When armies started to be organized into regiments, they not only carried the flag of their nation but their regimental flags as well. These squarish flags were unique to the regiment and served as method of identification in the chaos of battle. Commanders could not only place their men by sight, these flags often became the rallying point for disorganized or wavering troops. There was usually a strong emotional attachment to these flags by the men of a regiment, and they would fight to the death to protect them. To lose a flag was a symbol of dishonor. These traditional military customs were still in place during the Great War, and many postcards depict soldiers running into battle with regimental flags or fighting in hand to hand combat over them. Some postcards even display captured flags to symbolize a defeated enemy. In this way a small incident could be used to represent a greater victory.
Publishers did not picture their own nation’s defeats on postcards unless they could put a positive spin on the image. Even so, there seems to be a notable lack of German cards representing the Battle of the Marne beyond what would be expected. Did they not recognize the events taking place at this time as a major battle? There are however some interesting artist drawn cards that were published in the United States in 1914 with German-English captions that depict fighting at the Marne. While the action is rather generic, they still capture German soldiers in a heroic mood rather than one of desperation. These cards could have possibly been made as a response to French claims to a victory.

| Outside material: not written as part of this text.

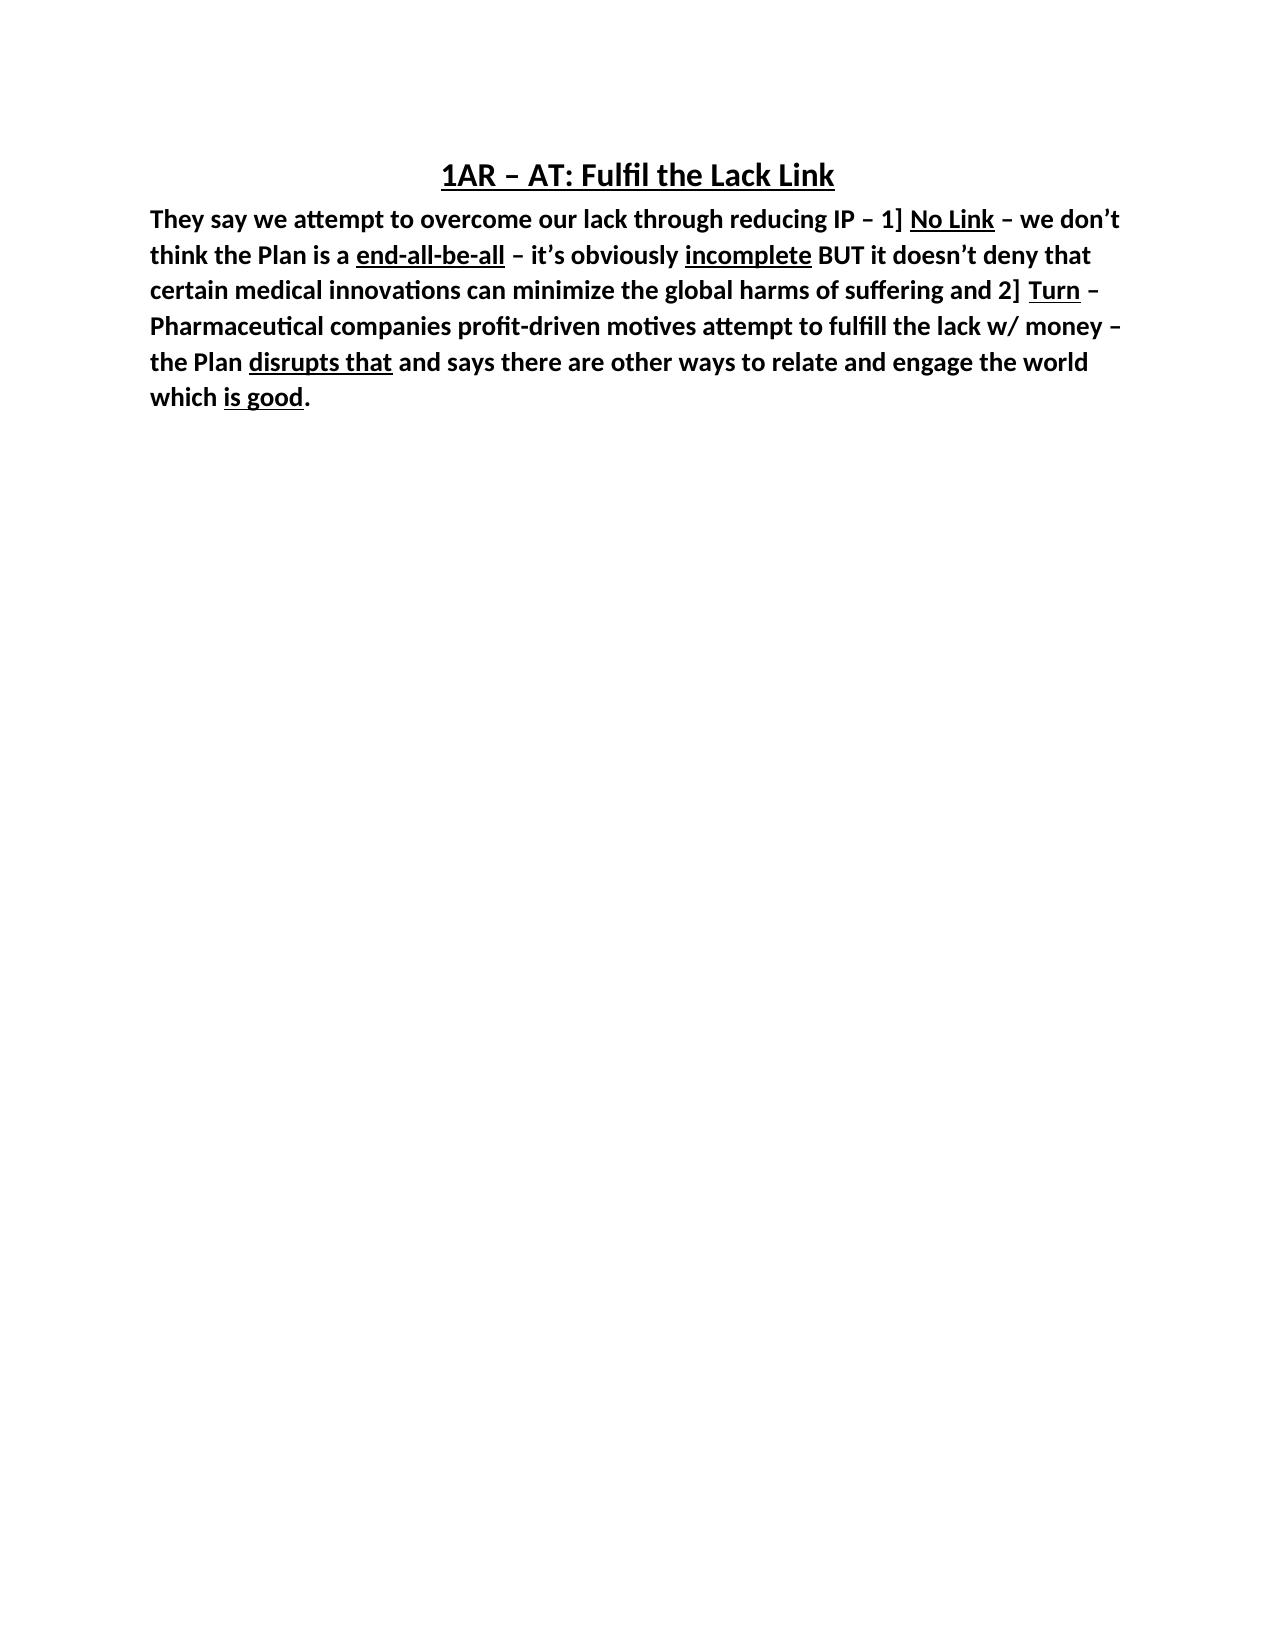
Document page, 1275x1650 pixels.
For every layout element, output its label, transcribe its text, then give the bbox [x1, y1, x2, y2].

subtitle They say we attempt to overcome our lack through reducing IP – 1] No Link – we don’t think the Plan is a end-all-be-all – it’s obviously incomplete BUT it doesn’t deny that certain medical innovations can minimize the global harms of suffering and 2] Turn – Pharmaceutical companies profit-driven motives attempt to fulfill the lack w/ money – the Plan disrupts that and says there are other ways to relate and engage the world which is good. [150, 202, 1125, 413]
subtitle 1AR – AT: Fulfil the Lack Link [150, 154, 1125, 195]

Not all French postcards gave their generals credit for stopping the German advance. Many saw the miracle on the Marne in terms of a real miracle based on the strength of their religious faith. The turn around came the Feast of the Virgin’s Nativity, a day on which French soldiers rose from the dead (Debout les Morts) and drove out the Germans before them. This story of the Virgin’s help became renown. This was just one of many supernatural events that were claimed to have been seen during the War.

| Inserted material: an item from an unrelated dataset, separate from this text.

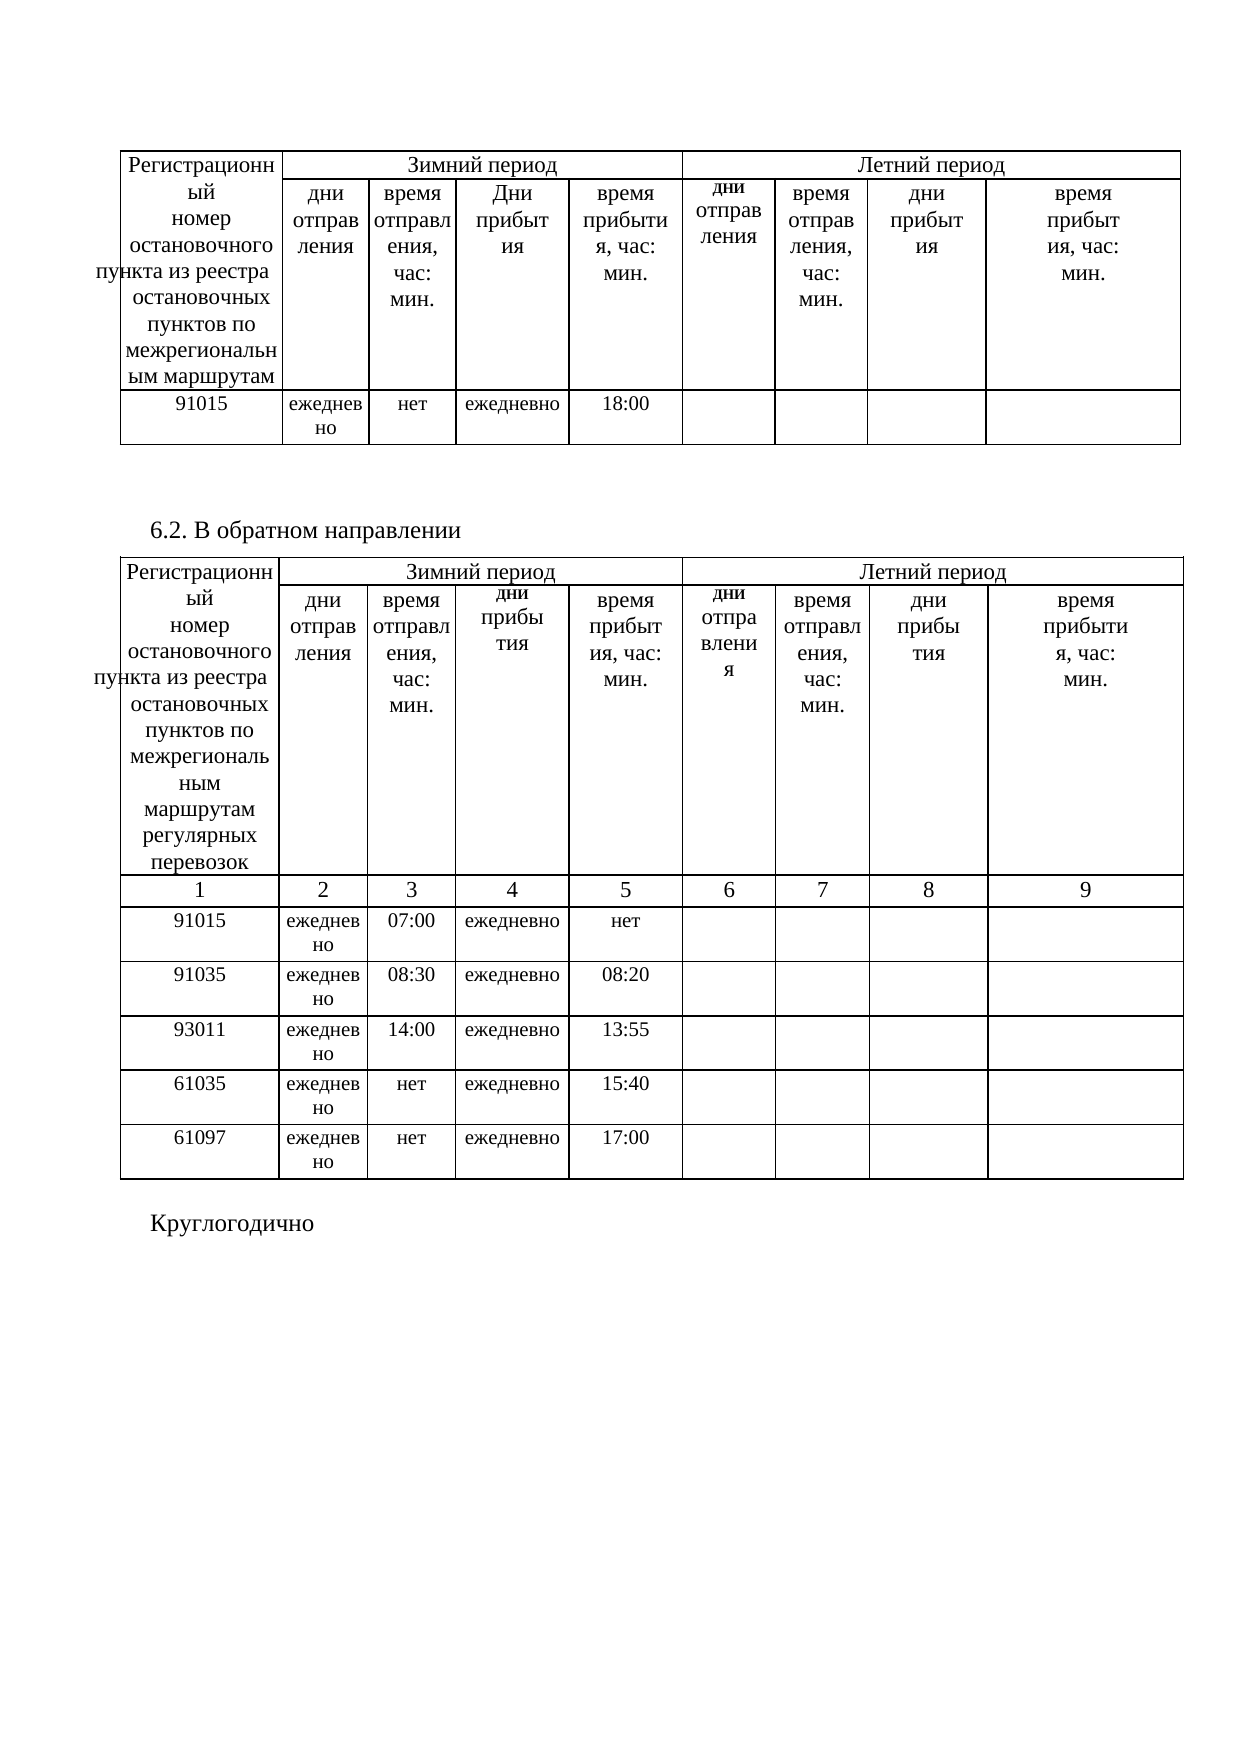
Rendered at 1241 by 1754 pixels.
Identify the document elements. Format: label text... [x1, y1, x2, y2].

The German withdrawal to the high ground north of Reims meant that they gave up a large swath of French territory, but they did not leave quietly. While this area suffered from some fighting, the Germans withdrew slowly enough to purposely inflict heavy damage on all the towns they passed through. This was a boon to French photographers that had not been let anywhere near the front line. This damage was presented on numerous postcards, attributing it to the senseless barbarity of Germans. While a certain amount of revenge may have been involved, this destruction may also have been a strategic military move to render the terrain behind the new French lines useless to the enemy. When the Germans advanced though this region again in 1918, the damage they previously caused would severely hamper their own movements.